14 July, 2008

Good Advice from two Founders


Benjamin Rush writing to John Adams in retirement:

“I shall continue to believe that ‘great men’ are a lie. And that there is very little difference in that superstition which leads us to believe in what the world calls ‘great men’ and in that which leads us to believe in witches and conjurers”

Adams responded:

“The feasts and funerals in honor of Washington is as corrupt a system as that by which saints were canonized and cardinals, popes and whole hierarchical systems created.” (He writes later that Washington would be offended by the pilgrimages to Mt Vernon)

He also said, “It has become fashionable to call me “The Venerable”. It makes me think of the venerable Bede…or the venerable Savannarola…..Don’t call me ‘Godlike Adams’, ‘The Father of his Country', ‘The Founder of the American Republic’, or the 'Founder of the American Empire'. These titles belong to no man, but to the American people in general".

Adams believed that the ‘deification’ of the revolutionary leaders was transforming the true story of the American Revolution into a melodramatic romance: “It is a common observation in Europe that nothing is so false as modern history….except American modern history”.

In the Adams formulation, the true history was about chance, contingency, unintended consequences, about political leaders who were often improvising on the edge of catastrophe. Events, not men, were in the saddle, and all founders were imperfect men rather than gods come down from Mount Olympus. “It was patched and piebald then", he wrote, “as it is now, ever was, and ever will be, world without end.”

When one man tried to congratulate him for belonging to a truly heroic generation, Adams felt obliged to correct him: “I ought not to object to your reverence for your fathers, meaning those concerned with the direction of public affairs”, he cautioned. “but to tell you a very great secret, as far as I am capable of comparing the merit of different periods, I have no reason to believe that we were better than you are.”
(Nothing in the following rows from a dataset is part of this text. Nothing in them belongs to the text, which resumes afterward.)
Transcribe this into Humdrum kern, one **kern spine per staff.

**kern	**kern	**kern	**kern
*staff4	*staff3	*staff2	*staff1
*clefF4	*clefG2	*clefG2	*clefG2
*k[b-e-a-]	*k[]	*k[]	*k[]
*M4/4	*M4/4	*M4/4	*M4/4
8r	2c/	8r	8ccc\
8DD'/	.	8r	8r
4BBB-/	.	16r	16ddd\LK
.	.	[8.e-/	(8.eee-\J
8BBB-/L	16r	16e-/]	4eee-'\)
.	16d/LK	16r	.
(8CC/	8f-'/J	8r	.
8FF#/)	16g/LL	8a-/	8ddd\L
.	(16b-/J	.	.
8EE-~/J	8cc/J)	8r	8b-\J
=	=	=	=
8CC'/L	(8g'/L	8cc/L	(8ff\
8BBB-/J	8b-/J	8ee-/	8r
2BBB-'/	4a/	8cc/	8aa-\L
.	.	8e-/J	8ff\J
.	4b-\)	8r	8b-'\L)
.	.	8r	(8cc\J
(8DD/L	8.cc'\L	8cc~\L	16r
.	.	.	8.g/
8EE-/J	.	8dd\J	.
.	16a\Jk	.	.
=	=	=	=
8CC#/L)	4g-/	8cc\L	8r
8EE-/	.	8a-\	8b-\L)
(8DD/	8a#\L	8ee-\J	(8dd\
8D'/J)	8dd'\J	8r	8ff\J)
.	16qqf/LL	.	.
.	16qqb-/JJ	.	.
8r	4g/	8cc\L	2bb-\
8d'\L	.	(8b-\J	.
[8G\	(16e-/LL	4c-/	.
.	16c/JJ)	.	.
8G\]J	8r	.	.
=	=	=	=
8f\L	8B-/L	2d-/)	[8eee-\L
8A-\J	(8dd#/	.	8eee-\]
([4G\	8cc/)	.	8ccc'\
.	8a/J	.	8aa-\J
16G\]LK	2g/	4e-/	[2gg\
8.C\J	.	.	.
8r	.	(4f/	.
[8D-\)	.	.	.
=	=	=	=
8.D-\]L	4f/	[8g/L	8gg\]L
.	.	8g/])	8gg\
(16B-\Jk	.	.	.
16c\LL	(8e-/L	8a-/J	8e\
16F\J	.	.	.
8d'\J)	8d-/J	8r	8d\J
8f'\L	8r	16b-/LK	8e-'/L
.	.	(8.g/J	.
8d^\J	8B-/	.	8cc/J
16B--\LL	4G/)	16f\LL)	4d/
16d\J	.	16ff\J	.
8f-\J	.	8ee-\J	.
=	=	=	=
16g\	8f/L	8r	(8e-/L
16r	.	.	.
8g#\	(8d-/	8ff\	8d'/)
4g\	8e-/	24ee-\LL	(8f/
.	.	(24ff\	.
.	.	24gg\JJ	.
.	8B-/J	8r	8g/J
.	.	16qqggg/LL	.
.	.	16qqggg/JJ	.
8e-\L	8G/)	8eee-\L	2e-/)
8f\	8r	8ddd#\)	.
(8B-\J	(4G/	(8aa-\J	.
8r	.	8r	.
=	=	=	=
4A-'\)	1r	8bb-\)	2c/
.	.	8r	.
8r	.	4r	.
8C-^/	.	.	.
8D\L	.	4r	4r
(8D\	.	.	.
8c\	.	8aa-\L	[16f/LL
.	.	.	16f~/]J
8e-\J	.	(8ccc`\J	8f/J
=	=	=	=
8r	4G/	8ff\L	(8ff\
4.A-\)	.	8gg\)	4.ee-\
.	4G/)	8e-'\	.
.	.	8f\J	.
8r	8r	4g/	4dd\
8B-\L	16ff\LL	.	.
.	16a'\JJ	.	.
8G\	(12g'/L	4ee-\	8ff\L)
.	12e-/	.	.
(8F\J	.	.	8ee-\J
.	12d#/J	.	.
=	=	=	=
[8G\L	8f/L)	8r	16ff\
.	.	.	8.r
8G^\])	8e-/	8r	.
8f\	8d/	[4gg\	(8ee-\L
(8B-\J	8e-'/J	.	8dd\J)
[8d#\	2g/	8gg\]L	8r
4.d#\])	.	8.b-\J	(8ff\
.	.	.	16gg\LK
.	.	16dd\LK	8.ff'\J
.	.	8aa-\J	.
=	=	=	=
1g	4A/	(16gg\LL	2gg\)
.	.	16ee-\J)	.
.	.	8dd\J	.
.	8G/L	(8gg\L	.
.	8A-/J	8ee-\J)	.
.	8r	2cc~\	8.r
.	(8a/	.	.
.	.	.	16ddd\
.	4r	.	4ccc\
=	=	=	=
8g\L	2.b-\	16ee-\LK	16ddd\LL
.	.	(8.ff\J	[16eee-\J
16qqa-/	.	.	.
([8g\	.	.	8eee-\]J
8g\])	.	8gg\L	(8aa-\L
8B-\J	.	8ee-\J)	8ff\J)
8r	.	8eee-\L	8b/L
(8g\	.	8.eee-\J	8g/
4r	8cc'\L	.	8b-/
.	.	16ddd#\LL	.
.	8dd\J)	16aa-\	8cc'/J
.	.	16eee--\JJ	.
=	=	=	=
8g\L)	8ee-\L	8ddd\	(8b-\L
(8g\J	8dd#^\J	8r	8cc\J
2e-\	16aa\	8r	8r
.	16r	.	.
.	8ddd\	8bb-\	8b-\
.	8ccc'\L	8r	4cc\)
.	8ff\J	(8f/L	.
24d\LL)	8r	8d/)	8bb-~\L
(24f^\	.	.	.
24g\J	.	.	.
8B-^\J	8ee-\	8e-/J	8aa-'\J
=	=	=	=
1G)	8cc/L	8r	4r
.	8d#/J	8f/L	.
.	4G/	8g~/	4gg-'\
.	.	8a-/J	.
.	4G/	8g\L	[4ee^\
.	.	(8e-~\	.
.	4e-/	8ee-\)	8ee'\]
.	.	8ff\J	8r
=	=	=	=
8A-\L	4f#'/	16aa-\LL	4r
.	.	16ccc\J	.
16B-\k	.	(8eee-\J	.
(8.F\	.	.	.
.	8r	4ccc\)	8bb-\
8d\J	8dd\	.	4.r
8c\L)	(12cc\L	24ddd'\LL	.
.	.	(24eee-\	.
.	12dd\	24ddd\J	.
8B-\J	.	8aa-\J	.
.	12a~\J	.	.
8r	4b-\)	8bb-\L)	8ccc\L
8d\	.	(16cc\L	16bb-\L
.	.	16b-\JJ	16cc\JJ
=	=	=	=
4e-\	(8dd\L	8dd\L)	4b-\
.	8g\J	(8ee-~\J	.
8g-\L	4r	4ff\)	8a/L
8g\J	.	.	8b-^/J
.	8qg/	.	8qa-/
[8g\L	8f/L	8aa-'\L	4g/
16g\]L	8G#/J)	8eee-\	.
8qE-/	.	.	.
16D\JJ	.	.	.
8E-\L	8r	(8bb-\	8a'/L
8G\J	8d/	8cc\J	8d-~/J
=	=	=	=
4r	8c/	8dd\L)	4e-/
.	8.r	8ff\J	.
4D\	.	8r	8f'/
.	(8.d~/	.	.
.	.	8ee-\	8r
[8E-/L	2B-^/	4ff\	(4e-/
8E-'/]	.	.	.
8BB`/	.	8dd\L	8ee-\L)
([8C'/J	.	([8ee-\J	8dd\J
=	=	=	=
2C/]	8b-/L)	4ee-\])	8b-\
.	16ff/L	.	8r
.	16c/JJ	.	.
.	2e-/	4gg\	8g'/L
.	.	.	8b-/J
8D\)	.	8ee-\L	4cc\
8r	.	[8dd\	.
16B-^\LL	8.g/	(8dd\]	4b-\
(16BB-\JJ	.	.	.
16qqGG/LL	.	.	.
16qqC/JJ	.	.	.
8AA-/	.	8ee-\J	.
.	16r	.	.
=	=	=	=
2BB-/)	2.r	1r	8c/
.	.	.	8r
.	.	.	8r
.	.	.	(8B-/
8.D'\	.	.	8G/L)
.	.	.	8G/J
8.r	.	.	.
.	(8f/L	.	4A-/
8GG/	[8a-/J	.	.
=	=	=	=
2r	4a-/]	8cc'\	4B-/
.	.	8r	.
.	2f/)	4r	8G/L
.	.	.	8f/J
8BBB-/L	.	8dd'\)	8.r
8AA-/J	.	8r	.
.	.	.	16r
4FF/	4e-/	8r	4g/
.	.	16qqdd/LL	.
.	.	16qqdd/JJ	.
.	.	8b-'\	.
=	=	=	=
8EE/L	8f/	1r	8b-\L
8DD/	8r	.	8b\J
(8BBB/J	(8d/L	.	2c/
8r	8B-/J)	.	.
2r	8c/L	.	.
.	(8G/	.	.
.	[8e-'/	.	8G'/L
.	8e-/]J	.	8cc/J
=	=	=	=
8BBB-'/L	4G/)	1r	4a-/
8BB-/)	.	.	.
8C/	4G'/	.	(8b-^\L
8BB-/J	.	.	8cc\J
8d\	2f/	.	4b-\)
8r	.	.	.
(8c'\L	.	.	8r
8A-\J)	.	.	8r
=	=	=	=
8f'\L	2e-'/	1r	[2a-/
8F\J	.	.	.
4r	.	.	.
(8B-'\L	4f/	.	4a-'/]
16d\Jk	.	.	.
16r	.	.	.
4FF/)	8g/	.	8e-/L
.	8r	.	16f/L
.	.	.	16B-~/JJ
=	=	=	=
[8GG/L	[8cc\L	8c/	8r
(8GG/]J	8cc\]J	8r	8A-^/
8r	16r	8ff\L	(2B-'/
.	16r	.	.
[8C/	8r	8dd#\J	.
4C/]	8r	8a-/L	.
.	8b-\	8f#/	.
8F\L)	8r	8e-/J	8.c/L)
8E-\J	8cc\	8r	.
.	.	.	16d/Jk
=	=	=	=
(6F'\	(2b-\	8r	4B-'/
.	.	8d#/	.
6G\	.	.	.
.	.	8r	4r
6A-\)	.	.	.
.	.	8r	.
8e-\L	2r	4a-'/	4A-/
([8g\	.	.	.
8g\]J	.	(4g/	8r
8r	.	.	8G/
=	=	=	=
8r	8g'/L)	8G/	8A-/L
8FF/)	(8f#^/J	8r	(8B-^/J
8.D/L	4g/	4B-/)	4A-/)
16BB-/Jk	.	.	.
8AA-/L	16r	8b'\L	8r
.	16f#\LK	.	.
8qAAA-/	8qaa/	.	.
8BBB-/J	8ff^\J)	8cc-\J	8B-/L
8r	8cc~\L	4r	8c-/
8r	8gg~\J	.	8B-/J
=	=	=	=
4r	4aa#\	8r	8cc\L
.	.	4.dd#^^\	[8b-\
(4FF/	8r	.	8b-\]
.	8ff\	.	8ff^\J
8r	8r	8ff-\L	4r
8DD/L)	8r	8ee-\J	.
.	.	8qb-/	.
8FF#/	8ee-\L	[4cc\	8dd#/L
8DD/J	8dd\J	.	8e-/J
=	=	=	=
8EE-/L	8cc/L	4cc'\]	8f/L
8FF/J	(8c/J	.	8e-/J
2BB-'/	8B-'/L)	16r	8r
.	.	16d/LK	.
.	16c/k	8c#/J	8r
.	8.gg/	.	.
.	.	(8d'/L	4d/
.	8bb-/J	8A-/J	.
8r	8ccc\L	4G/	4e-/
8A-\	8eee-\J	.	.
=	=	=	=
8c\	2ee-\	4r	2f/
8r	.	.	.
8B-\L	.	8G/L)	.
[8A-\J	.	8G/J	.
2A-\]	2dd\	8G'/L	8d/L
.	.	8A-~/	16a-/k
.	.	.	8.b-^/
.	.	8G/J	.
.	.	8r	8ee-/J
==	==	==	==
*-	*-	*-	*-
Quoted from, American Creation: The Triumphs and Tragedies at the Founding of the Republic
by Joseph J. Ellis
Images:
Top: Benjamin Rush, unknown painter
Bottom: John Adams by Gilbert

1 comment:

Paul Burleson said...

Lin,

I'm a first time commenter. This is an excellent post as are all of yours I've just gone back and read.

But I have to say, while I'm late in coming to it, your series on Elders, which I've just read, is one of the finest I've ever read and I've been reading as a pastor for over fifty years.

I have several folders full of research material from others on every imaginable subject of theology and your series is going to the top of the list of my folder on 'THE CHURCH.' Outstanding. Thanks..and forgive any moving away from the present post. Keep up the great scriptural insights.

By the way, I've served as the lead teaching Elder [our term] for five years at one church and one of seven Elders at another church for seven years and the single senior pastor of churches for over forty years. I'm not unfamiliar with the good, the bad, and the ugly of it all.

Again, thanks for this post. It's needed.